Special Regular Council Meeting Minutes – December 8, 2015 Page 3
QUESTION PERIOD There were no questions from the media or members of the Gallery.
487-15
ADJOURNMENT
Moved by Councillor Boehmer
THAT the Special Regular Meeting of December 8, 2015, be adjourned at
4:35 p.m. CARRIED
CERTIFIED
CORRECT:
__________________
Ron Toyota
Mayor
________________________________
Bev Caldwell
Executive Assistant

============================================================

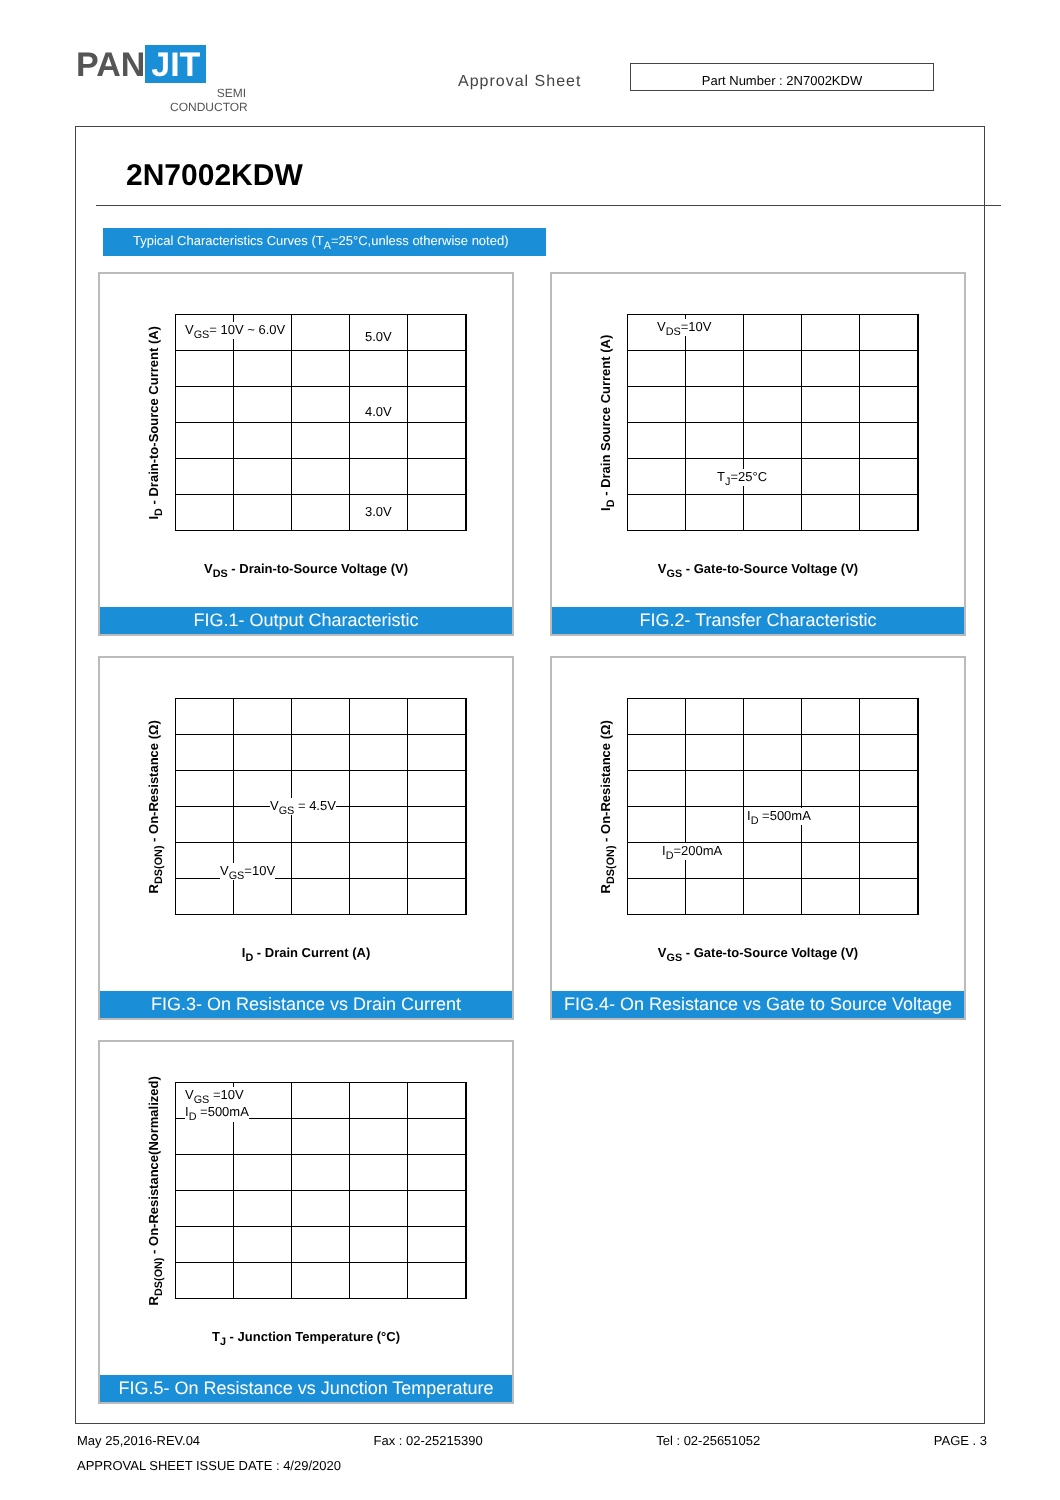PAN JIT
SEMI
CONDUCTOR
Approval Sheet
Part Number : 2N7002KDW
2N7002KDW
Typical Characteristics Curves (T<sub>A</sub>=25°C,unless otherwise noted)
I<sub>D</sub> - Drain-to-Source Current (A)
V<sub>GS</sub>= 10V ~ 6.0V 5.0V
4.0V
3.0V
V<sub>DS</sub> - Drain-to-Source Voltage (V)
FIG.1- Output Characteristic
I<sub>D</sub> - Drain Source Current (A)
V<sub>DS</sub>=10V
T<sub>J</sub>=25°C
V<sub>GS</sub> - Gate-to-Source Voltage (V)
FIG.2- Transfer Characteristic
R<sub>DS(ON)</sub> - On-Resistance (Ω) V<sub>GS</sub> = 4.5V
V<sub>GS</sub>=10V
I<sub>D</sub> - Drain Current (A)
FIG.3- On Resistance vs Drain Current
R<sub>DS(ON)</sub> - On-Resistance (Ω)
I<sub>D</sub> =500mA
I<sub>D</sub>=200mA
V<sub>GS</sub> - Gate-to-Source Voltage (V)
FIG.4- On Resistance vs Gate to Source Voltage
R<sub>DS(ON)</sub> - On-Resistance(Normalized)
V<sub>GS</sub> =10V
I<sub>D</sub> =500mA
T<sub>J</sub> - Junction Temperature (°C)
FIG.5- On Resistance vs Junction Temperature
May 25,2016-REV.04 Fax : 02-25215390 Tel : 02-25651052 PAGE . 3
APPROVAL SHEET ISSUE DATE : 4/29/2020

============================================================

### What to produce
Looking only at the data above, say how many of its lines contain the string "December", and nothing more.

### Answer for the task
2